* _TASK OBJECTIVE_:
Your answer must be the records below, repeated exactly, with every picture left out.

[Stored dataset items]
========
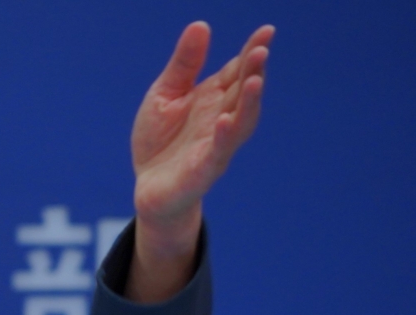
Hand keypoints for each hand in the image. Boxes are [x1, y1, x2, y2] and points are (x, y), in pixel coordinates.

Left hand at [124, 22, 272, 300]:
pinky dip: (224, 138)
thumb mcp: (165, 95)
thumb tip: (201, 25)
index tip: (267, 31)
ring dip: (250, 103)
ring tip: (255, 80)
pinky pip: (218, 153)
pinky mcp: (203, 171)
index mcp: (214, 98)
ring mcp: (216, 145)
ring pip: (241, 123)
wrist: (149, 189)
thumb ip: (184, 65)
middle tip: (262, 49)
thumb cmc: (160, 141)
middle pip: (243, 93)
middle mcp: (221, 119)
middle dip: (254, 72)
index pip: (238, 71)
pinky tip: (226, 121)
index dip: (252, 52)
========
* _EXERCISE ANSWER_:
Hand keypoints for each hand in the image. Boxes are [x1, y1, x2, y2] and points are (x, y), in pixel coordinates.

Left hand at [124, 22, 272, 300]:
pinky dip: (224, 138)
thumb mcp: (165, 95)
thumb tip: (201, 25)
index tip: (267, 31)
ring dip: (250, 103)
ring tip: (255, 80)
pinky pip: (218, 153)
pinky mcp: (203, 171)
index mcp: (214, 98)
ring mcp: (216, 145)
ring pip: (241, 123)
wrist: (149, 189)
thumb ip: (184, 65)
middle tip: (262, 49)
thumb cmc: (160, 141)
middle pip: (243, 93)
middle mcp: (221, 119)
middle dip: (254, 72)
index pip: (238, 71)
pinky tip: (226, 121)
index dip: (252, 52)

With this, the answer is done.